- [TASK REQUIREMENTS]
Please repeat every record exactly, leaving out any pictures.
● ● ●
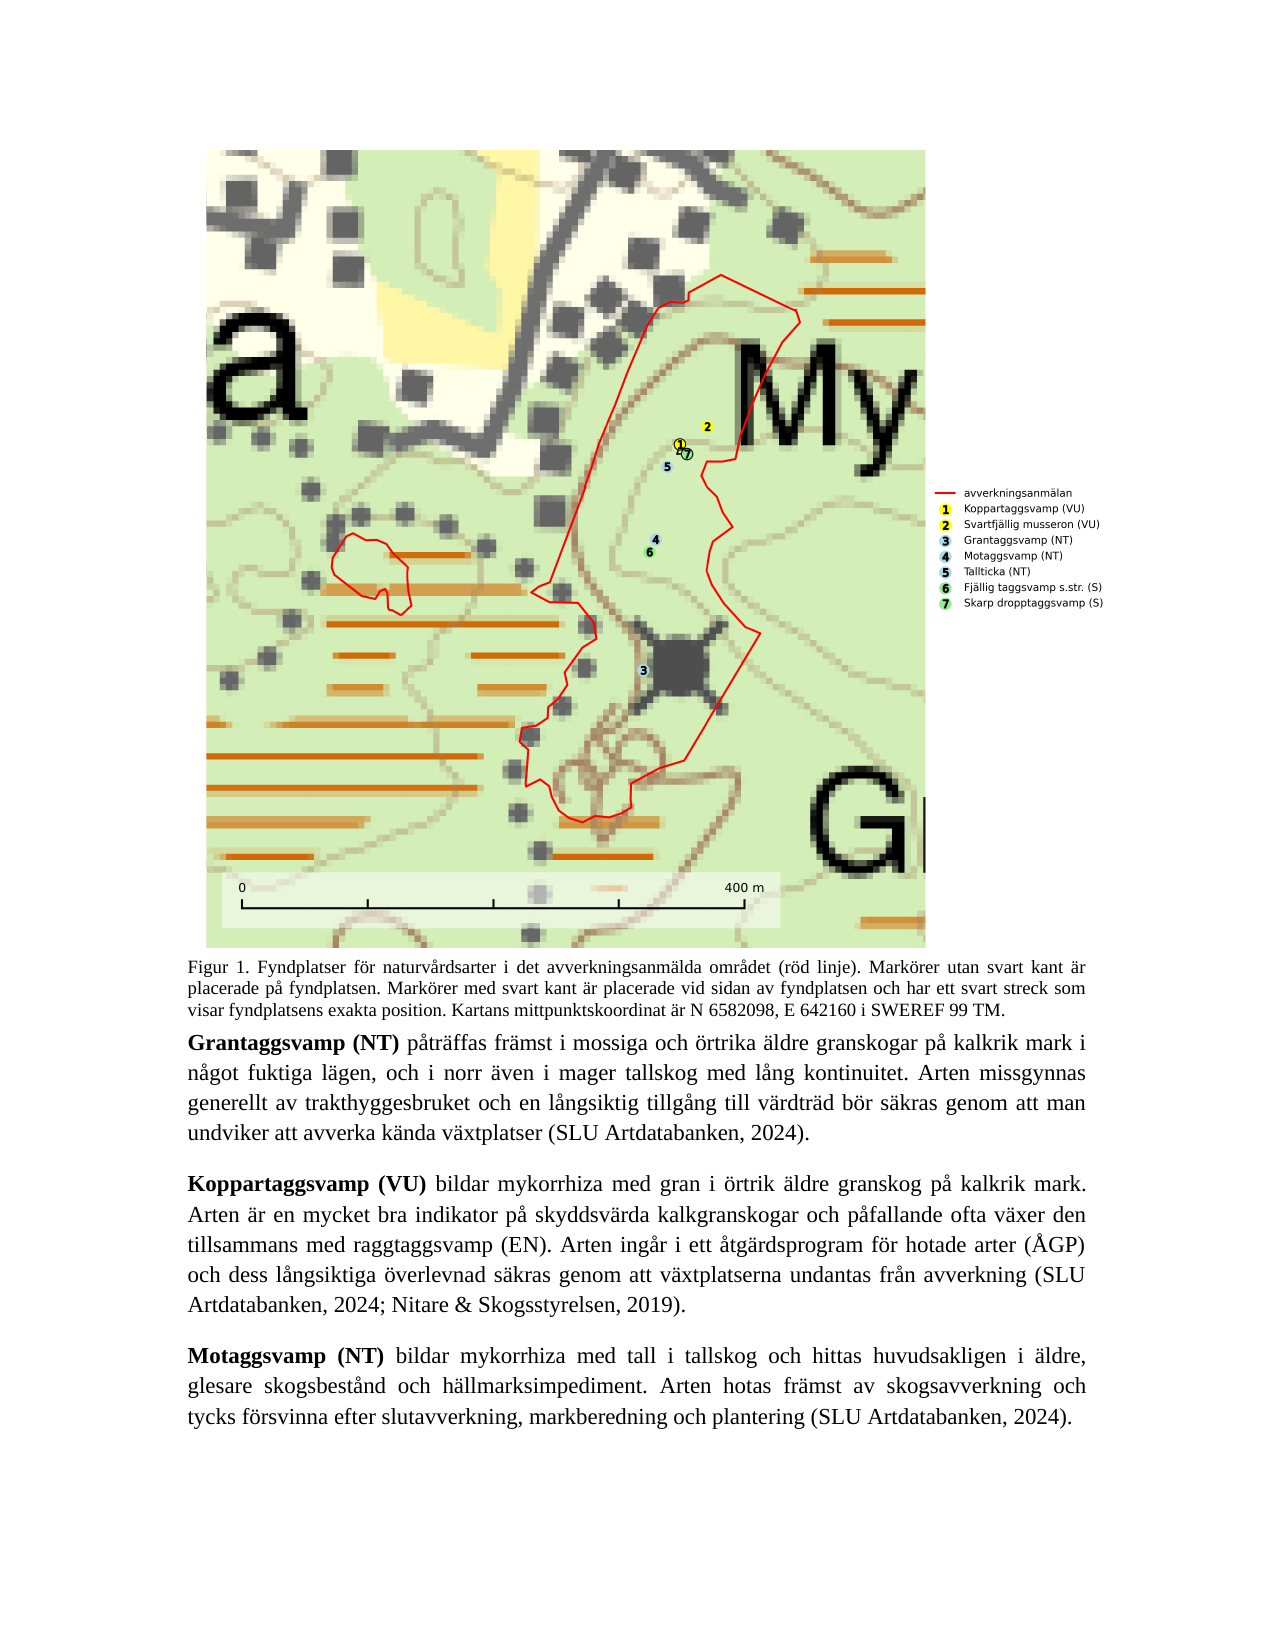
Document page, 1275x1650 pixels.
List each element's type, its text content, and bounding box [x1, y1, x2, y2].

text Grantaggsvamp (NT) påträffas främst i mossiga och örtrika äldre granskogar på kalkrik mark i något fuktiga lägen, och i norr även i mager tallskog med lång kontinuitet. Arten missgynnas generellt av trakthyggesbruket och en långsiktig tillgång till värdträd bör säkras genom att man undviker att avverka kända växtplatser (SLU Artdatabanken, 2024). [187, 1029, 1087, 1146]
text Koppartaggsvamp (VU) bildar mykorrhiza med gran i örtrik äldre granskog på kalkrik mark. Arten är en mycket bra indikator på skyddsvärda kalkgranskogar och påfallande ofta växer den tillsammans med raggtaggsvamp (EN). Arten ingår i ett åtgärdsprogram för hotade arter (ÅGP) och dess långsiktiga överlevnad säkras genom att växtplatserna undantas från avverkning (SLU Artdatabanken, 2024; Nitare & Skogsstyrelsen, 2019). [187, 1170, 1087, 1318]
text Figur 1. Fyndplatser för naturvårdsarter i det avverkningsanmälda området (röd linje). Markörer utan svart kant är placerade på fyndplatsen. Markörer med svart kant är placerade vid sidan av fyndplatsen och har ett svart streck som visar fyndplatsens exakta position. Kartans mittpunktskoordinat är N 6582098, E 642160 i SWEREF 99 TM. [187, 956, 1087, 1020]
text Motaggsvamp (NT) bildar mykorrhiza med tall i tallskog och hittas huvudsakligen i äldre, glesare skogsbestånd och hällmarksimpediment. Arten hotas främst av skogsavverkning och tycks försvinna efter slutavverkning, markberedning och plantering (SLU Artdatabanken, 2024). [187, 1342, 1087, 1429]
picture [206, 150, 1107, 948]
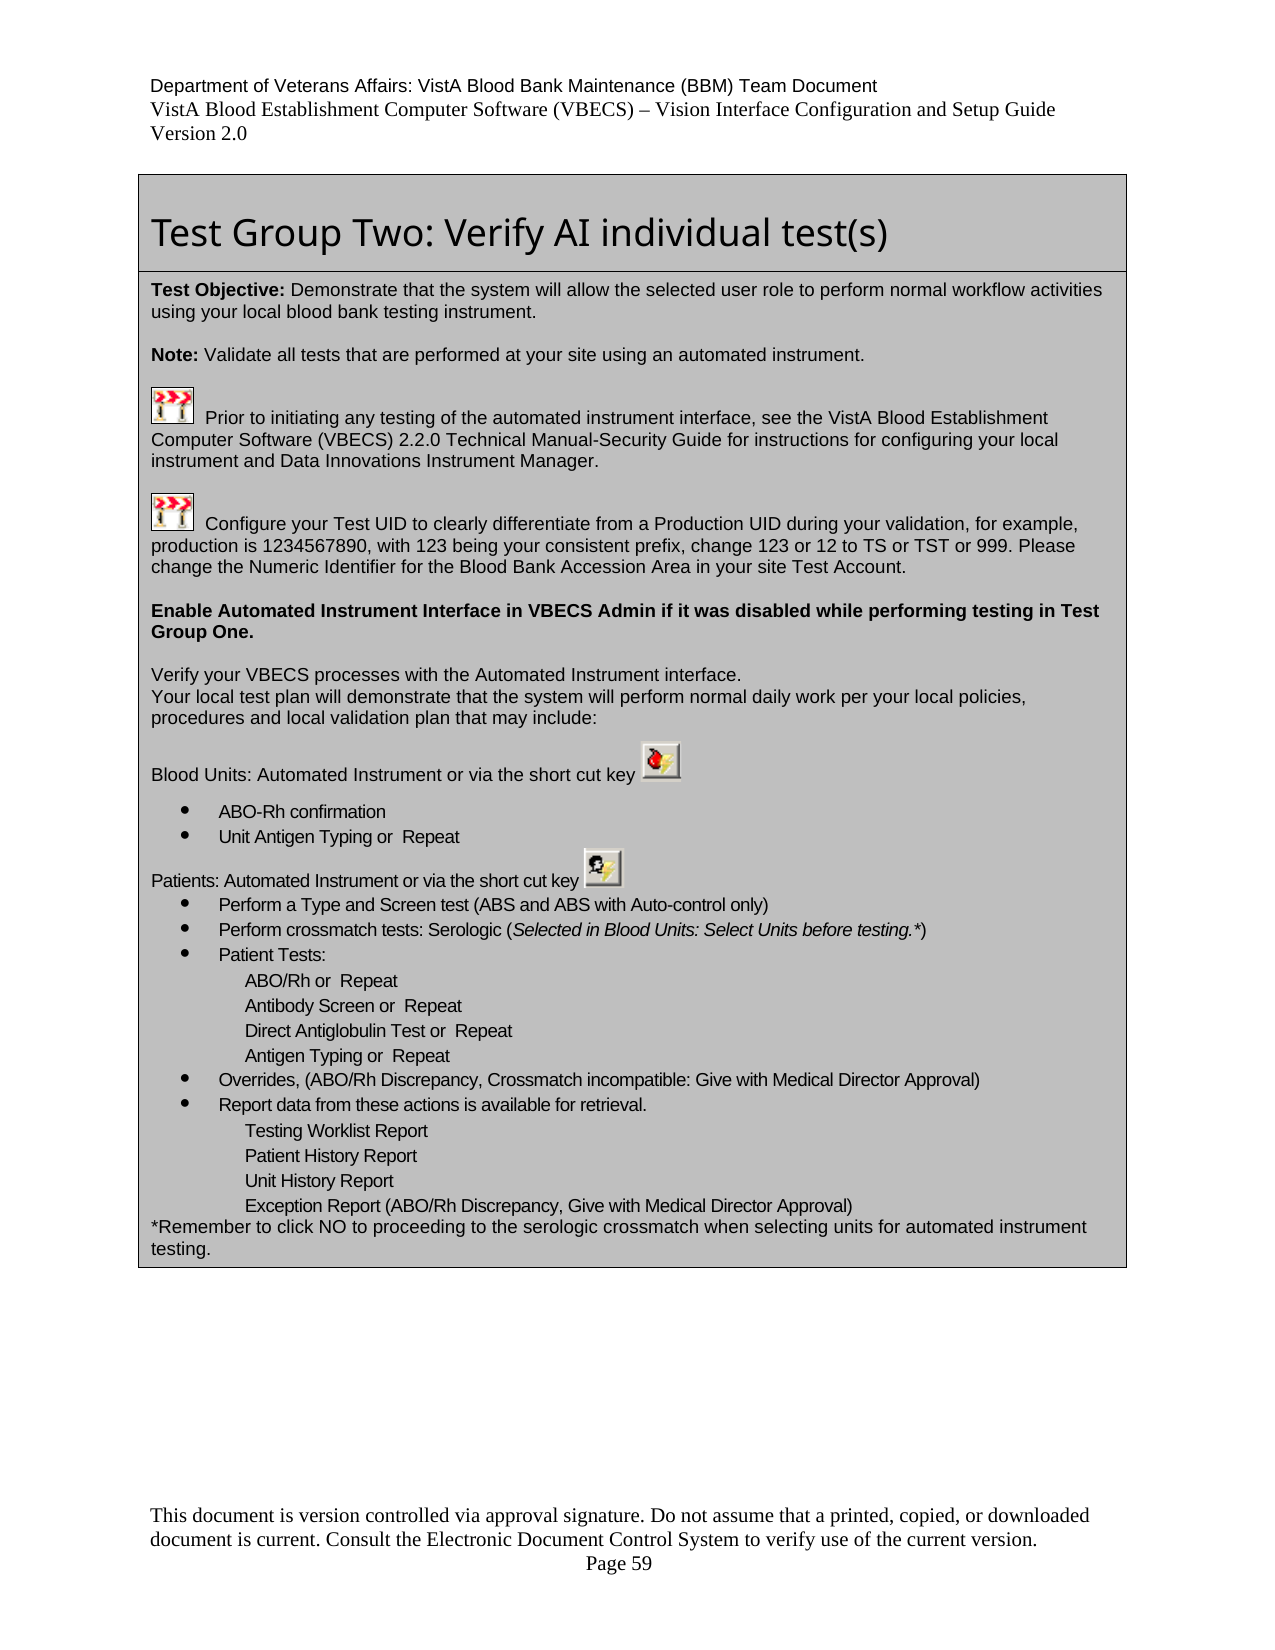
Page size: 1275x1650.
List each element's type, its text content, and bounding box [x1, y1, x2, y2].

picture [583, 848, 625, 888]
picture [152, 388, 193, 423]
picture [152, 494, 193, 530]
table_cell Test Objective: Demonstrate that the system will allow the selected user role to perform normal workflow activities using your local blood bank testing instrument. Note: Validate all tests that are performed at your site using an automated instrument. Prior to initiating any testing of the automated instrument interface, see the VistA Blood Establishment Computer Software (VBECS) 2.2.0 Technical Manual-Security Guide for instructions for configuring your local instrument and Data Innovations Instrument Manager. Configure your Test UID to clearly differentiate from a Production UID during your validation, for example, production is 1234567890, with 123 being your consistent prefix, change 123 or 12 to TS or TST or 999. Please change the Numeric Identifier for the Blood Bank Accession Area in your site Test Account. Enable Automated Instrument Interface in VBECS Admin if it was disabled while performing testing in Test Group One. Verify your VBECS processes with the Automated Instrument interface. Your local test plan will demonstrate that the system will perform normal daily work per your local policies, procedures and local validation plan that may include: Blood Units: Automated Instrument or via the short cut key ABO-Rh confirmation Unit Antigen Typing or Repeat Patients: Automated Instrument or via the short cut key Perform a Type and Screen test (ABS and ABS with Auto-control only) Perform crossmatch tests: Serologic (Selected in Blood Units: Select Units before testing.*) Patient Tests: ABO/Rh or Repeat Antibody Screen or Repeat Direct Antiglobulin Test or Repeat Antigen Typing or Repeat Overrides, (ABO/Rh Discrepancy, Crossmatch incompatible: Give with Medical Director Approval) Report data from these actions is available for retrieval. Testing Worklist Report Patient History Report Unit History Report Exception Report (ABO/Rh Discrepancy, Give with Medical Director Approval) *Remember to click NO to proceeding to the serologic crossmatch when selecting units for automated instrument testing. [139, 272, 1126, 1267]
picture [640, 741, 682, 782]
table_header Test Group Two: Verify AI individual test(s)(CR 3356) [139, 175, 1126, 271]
● ● ●
- [FINISHED EXERCISE]
Document page, 1275x1650 pixels.
List each element's type, its text content, and bounding box [x1, y1, x2, y2].

text Grantaggsvamp (NT) påträffas främst i mossiga och örtrika äldre granskogar på kalkrik mark i något fuktiga lägen, och i norr även i mager tallskog med lång kontinuitet. Arten missgynnas generellt av trakthyggesbruket och en långsiktig tillgång till värdträd bör säkras genom att man undviker att avverka kända växtplatser (SLU Artdatabanken, 2024). [187, 1029, 1087, 1146]
text Koppartaggsvamp (VU) bildar mykorrhiza med gran i örtrik äldre granskog på kalkrik mark. Arten är en mycket bra indikator på skyddsvärda kalkgranskogar och påfallande ofta växer den tillsammans med raggtaggsvamp (EN). Arten ingår i ett åtgärdsprogram för hotade arter (ÅGP) och dess långsiktiga överlevnad säkras genom att växtplatserna undantas från avverkning (SLU Artdatabanken, 2024; Nitare & Skogsstyrelsen, 2019). [187, 1170, 1087, 1318]
text Figur 1. Fyndplatser för naturvårdsarter i det avverkningsanmälda området (röd linje). Markörer utan svart kant är placerade på fyndplatsen. Markörer med svart kant är placerade vid sidan av fyndplatsen och har ett svart streck som visar fyndplatsens exakta position. Kartans mittpunktskoordinat är N 6582098, E 642160 i SWEREF 99 TM. [187, 956, 1087, 1020]
text Motaggsvamp (NT) bildar mykorrhiza med tall i tallskog och hittas huvudsakligen i äldre, glesare skogsbestånd och hällmarksimpediment. Arten hotas främst av skogsavverkning och tycks försvinna efter slutavverkning, markberedning och plantering (SLU Artdatabanken, 2024). [187, 1342, 1087, 1429]
picture [206, 150, 1107, 948]
Page size: 1275x1650.
List each element's type, its text content, and bounding box [x1, y1, x2, y2].

picture [583, 848, 625, 888]
picture [152, 388, 193, 423]
picture [152, 494, 193, 530]
table_cell Test Objective: Demonstrate that the system will allow the selected user role to perform normal workflow activities using your local blood bank testing instrument. Note: Validate all tests that are performed at your site using an automated instrument. Prior to initiating any testing of the automated instrument interface, see the VistA Blood Establishment Computer Software (VBECS) 2.2.0 Technical Manual-Security Guide for instructions for configuring your local instrument and Data Innovations Instrument Manager. Configure your Test UID to clearly differentiate from a Production UID during your validation, for example, production is 1234567890, with 123 being your consistent prefix, change 123 or 12 to TS or TST or 999. Please change the Numeric Identifier for the Blood Bank Accession Area in your site Test Account. Enable Automated Instrument Interface in VBECS Admin if it was disabled while performing testing in Test Group One. Verify your VBECS processes with the Automated Instrument interface. Your local test plan will demonstrate that the system will perform normal daily work per your local policies, procedures and local validation plan that may include: Blood Units: Automated Instrument or via the short cut key ABO-Rh confirmation Unit Antigen Typing or Repeat Patients: Automated Instrument or via the short cut key Perform a Type and Screen test (ABS and ABS with Auto-control only) Perform crossmatch tests: Serologic (Selected in Blood Units: Select Units before testing.*) Patient Tests: ABO/Rh or Repeat Antibody Screen or Repeat Direct Antiglobulin Test or Repeat Antigen Typing or Repeat Overrides, (ABO/Rh Discrepancy, Crossmatch incompatible: Give with Medical Director Approval) Report data from these actions is available for retrieval. Testing Worklist Report Patient History Report Unit History Report Exception Report (ABO/Rh Discrepancy, Give with Medical Director Approval) *Remember to click NO to proceeding to the serologic crossmatch when selecting units for automated instrument testing. [139, 272, 1126, 1267]
picture [640, 741, 682, 782]
table_header Test Group Two: Verify AI individual test(s)(CR 3356) [139, 175, 1126, 271]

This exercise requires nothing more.